RECORDS FOR THE EXERCISE -
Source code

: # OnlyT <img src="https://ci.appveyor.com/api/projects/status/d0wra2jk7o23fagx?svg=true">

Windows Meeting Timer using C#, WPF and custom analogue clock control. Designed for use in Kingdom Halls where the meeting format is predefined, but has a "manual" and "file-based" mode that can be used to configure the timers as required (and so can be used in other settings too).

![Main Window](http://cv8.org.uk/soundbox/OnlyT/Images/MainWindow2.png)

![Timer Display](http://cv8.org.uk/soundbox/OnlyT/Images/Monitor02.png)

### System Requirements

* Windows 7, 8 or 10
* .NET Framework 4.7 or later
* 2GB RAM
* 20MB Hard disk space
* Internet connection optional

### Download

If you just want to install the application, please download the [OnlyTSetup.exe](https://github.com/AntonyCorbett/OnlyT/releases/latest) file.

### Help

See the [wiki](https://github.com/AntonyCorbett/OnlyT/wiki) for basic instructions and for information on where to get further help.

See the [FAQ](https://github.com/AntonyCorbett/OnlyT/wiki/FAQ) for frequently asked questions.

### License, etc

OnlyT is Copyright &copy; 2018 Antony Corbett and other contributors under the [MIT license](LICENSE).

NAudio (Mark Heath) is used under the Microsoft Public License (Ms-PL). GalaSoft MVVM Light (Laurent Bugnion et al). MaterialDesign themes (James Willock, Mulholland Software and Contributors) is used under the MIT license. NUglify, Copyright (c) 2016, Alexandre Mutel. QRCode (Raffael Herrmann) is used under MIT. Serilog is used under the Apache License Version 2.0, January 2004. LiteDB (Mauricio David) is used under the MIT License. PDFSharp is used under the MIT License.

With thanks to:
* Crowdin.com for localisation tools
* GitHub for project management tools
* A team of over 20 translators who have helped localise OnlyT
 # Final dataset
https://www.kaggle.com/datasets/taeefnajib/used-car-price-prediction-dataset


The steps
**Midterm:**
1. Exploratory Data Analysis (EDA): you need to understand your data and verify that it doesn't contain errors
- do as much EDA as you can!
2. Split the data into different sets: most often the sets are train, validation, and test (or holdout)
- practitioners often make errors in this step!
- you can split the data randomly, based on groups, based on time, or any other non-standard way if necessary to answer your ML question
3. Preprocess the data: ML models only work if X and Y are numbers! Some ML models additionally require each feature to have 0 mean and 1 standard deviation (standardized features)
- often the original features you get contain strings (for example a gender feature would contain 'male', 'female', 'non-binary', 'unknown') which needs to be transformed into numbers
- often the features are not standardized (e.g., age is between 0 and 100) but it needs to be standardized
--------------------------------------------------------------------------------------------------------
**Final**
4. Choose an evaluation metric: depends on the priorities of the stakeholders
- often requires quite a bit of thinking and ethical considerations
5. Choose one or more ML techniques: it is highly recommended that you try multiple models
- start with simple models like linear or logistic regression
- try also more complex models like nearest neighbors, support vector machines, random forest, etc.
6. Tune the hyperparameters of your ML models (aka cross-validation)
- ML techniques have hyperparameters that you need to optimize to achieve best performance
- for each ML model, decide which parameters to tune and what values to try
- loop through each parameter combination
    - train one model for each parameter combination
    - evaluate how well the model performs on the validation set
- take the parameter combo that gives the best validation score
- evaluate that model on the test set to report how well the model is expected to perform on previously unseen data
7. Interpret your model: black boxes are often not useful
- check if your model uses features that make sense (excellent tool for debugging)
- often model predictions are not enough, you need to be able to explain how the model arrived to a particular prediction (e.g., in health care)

ACTIVITY - Report how many lines in the entries above contain the string "validation", treating uppercase and lowercase as different. Give only the number.

PROBLEM SOLUTION - 4